Efetivamente a redação dada pelo art.º 4.º da Lei n.º 11/2014, de 6 de março, ao n.º 1 do art.º 78.º do Decreto-Lei n.º 498/72, de 9 de dezembro, estabelece:

Os aposentados, reformados, reservistas fora de efetividade e equiparados não podem exercer funções públicas para quaisquer serviços da administração central, regional e autárquica, empresas públicas, entidades públicas empresariais, entidades que integram o setor empresarial regional e municipal e demais pessoas coletivas públicas, exceto quando haja lei especial que o permita ou quando, por razões de interesse público excecional, sejam autorizados pelos membros do Governo responsáveis pelas áreas das finanças e da Administração Pública.

O n.º 1 e o n.º 2 do art.º 78.º da Lei do Orçamento para 2013 (Lei n.º 66-B/2012, de 31 de dezembro) estabelecem:

1 - As pensões pagas a um único titular são sujeitas a uma contribuição extraordinária de solidariedade (CES), nos seguintes termos: a) 3,5 % sobre a totalidade das pensões de valor mensal entre (euro) 1350 e (euro) 1800; b) 3,5 % sobre o valor de (euro) 1800 e 16 % sobre o remanescente das pensões de valor mensal entre (euro) 1800,01 e (euro) 3750, perfazendo uma taxa global que varia entre 3,5 % e 10 %; c) 10 % sobre a totalidade das pensões de valor mensal superior a (euro) 3750.

2 - Quando as pensões tiverem valor superior a (euro) 3750 são aplicadas, em acumulação com a referida na alínea c) do número anterior, as seguintes percentagens: a) 15 % sobre o montante que exceda 12 vezes o valor do IAS mas que não ultrapasse 18 vezes aquele valor; b) 40 % sobre o montante que ultrapasse 18 vezes o valor do IAS.”.

Também o Governo de Passos não levou por diante o despedimento de funcionários públicos por veto do TC, mas levou muitos à cessação de funções por mútuo acordo, como aumentou o horário semanal de trabalho de 35 para 40 horas na administração pública e cuja reversão nos últimos tempos tem sido bem problemática, como se dela resultassem todos os males.

Todavia, fazer guerra política no Parlamento com governos de Durão Barroso, Santa Lopes, Sócrates e Passos Coelho é coisa que devia estar ultrapassada e relegada para a História e para o mundo das curiosidades. É memória política excessiva, quando se precisa de analisar o presente e de preparar e discutir o futuro a partir da conjuntura atual.

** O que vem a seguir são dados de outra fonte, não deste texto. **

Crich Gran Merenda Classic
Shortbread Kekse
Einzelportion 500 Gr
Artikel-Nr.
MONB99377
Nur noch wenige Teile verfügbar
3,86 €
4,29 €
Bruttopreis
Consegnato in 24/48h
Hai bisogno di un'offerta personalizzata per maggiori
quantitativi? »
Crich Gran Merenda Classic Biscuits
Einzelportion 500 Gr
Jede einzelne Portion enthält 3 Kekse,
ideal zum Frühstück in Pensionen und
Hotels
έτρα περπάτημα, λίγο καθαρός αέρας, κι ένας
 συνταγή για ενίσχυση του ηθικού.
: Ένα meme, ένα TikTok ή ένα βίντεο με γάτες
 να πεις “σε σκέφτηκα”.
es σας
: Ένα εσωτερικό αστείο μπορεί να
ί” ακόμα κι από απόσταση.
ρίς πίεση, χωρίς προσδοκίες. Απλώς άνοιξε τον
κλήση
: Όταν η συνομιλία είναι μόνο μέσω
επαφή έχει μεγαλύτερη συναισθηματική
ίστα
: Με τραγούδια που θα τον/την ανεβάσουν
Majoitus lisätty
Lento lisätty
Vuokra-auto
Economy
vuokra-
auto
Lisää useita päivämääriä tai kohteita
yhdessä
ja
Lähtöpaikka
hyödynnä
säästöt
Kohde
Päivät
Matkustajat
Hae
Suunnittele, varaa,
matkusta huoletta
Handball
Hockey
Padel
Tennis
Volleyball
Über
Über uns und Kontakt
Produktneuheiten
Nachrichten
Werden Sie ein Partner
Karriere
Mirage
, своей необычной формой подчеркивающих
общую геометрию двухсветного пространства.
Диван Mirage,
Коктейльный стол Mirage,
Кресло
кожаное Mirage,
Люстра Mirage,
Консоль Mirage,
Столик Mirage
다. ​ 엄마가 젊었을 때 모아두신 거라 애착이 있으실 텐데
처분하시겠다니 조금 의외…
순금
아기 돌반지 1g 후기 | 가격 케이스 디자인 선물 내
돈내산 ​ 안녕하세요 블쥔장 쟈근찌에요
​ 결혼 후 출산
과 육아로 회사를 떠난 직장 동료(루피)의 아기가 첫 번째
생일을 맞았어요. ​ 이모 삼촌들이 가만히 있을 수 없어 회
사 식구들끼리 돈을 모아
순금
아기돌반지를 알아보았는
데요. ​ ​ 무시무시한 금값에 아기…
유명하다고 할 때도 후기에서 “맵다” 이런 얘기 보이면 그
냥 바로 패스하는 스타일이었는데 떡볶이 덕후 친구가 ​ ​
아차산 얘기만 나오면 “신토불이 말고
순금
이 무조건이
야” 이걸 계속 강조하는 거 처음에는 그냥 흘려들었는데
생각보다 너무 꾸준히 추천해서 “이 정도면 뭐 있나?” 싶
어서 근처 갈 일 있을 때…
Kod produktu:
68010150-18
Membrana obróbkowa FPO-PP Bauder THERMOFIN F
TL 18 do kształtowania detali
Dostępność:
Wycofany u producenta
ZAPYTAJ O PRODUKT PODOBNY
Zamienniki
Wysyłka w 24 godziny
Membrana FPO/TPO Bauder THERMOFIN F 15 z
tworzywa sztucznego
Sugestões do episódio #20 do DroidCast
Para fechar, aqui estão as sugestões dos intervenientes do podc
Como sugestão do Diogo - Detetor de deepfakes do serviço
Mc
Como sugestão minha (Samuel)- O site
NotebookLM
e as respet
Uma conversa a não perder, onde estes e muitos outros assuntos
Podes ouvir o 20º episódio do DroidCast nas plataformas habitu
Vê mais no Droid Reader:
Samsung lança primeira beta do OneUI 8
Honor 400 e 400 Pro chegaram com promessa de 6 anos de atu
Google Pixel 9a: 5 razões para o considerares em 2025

Seja como for, se o deputado socialista errou em parte, a deputada socialdemocrata poderia ter resposto a verdade e não ter disparado contra os funcionários públicos e contra toda a gente, fazendo o “mea culpa, mea culpa, mea maxima culpa” por o seu partido não ter dado uma lição depressinha ao PS e ao povo.

Quem deve fazer “mea culpa” deve ser o eleitorado que votou socialdemocrata, apesar de o ter feito de boa-fé, pois não acredito que eleitores sérios e dignos tenham escolhido para nossos representantes pessoas que brincam connosco e nos tratam mal. Aliás, o Parlamento é local de discussão aberta dos temas nacionais, de produção de legislação e de fiscalização do Governo, de análise da situação política e de eventual inquérito a quem zela os interesses do Estado. Não é, porém, uma instituição de ensino nem um pelourinho, nem local de ajuste de contas.   

De resto, estamos dispostos a aprender com toda a gente, incluindo os/as senhores/as deputados/as, mas repudiamos que nos pretendam dar lições de democracia e de verdade e sobretudo que nos castiguem. Merecemos melhor.